At first glance, it looks like I've accessed values immutably (via the iterator) and mutably (when we push() inside the loop). Yay, we've just beaten the borrow checker!

However, if you actually run the code you'll find it never exits.

This is because the Mutex makes sure only one thing can access its contents at a time, so when we do the values.lock().unwrap().push(value*2) our mutex is already "borrowed" by the iterator, and it goes to sleep until that borrow is over.
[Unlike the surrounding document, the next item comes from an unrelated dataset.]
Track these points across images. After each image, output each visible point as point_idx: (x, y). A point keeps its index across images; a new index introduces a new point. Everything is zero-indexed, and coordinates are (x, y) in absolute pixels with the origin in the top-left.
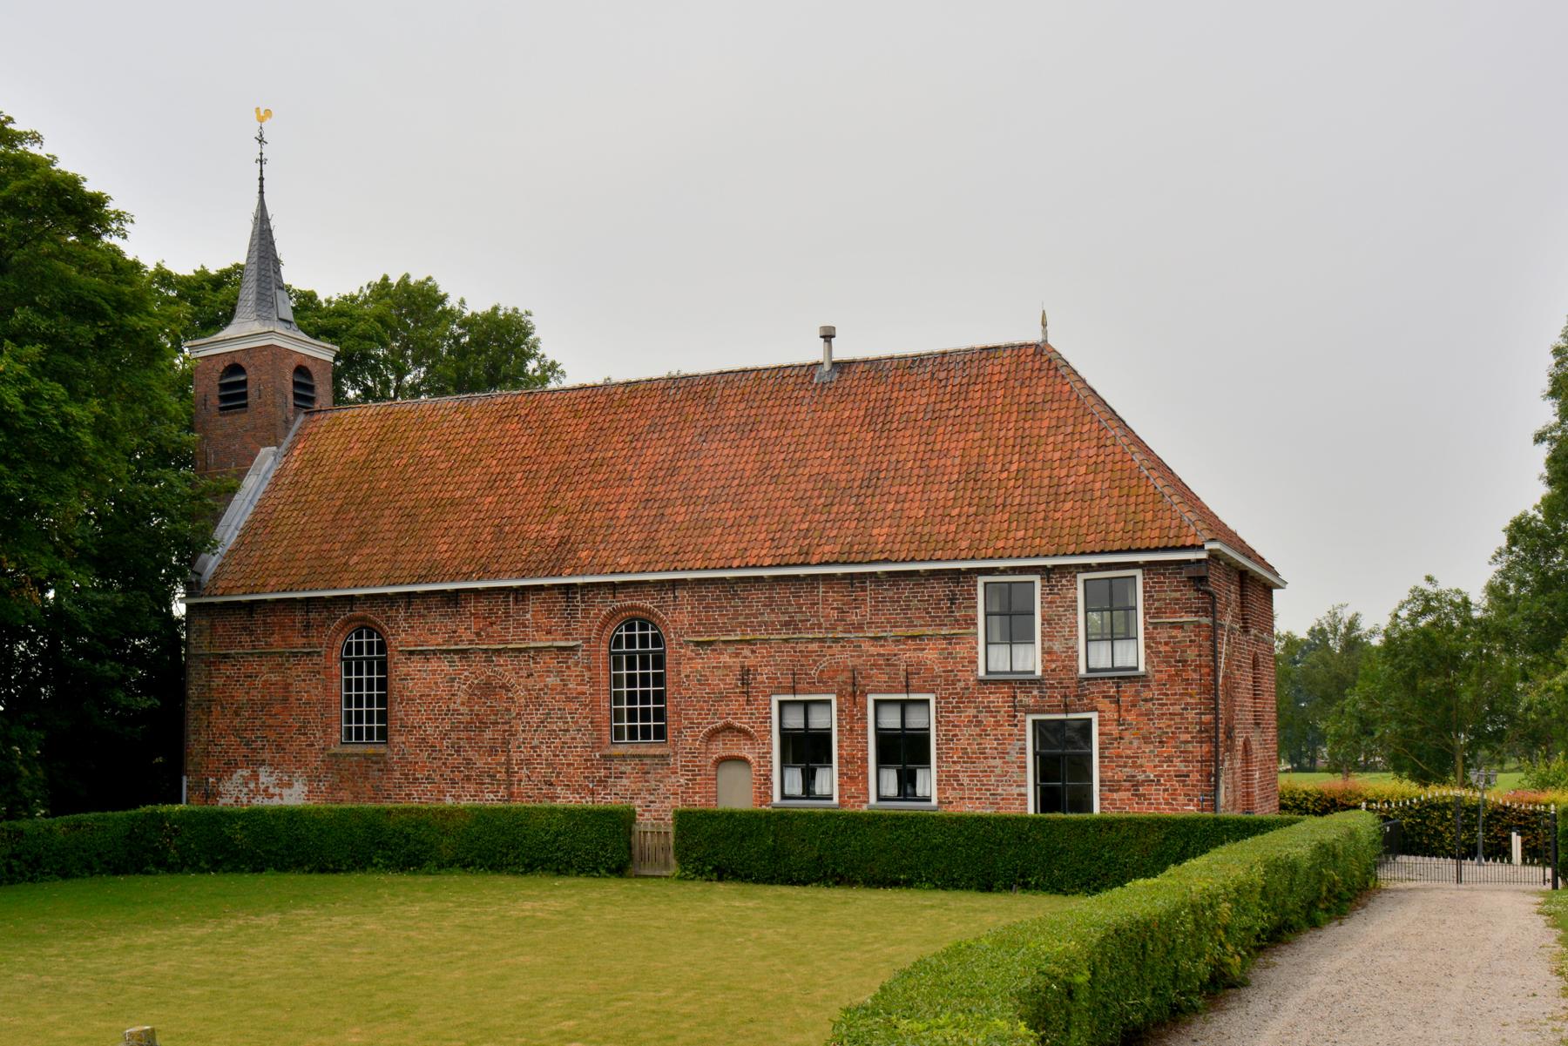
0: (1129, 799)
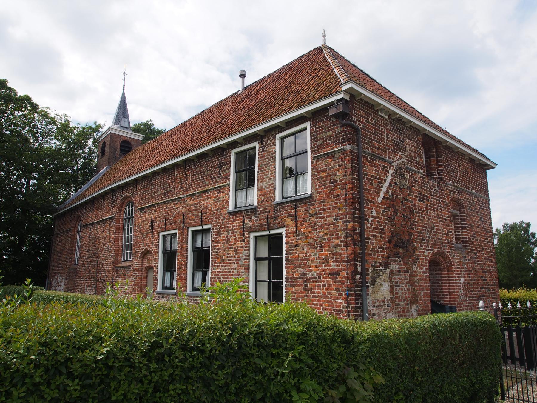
0: (302, 293)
That borrow can't finish until the push() is executed, so we end up with a deadlock.

The same code without Arc and Mutex would be rejected by the compiler:

fn main() {
    let mut values = vec![1_u32, 2, 3];

    for value in values.iter() {
        if *value % 2 == 0 {
            values.push(value * 2);
        }
    }
}

(playground)

   Compiling playground v0.0.1 (/playground)
error[E0502]: cannot borrow `values` as mutable because it is also borrowed as immutable
 --> src/main.rs:6:13
  |
4 |     for value in values.iter() {
  |                  -------------
  |                  |
  |                  immutable borrow occurs here
  |                  immutable borrow later used here
5 |         if *value % 2 == 0 {
6 |             values.push(value * 2);
  |             ^^^^^^^^^^^^^^^^^^^^^^ mutable borrow occurs here

For more information about this error, try `rustc --explain E0502`.
error: could not compile `playground` (bin "playground") due to 1 previous error

So we didn't actually "beat the borrow checker", all we did was defer detecting the error from compile time to runtime.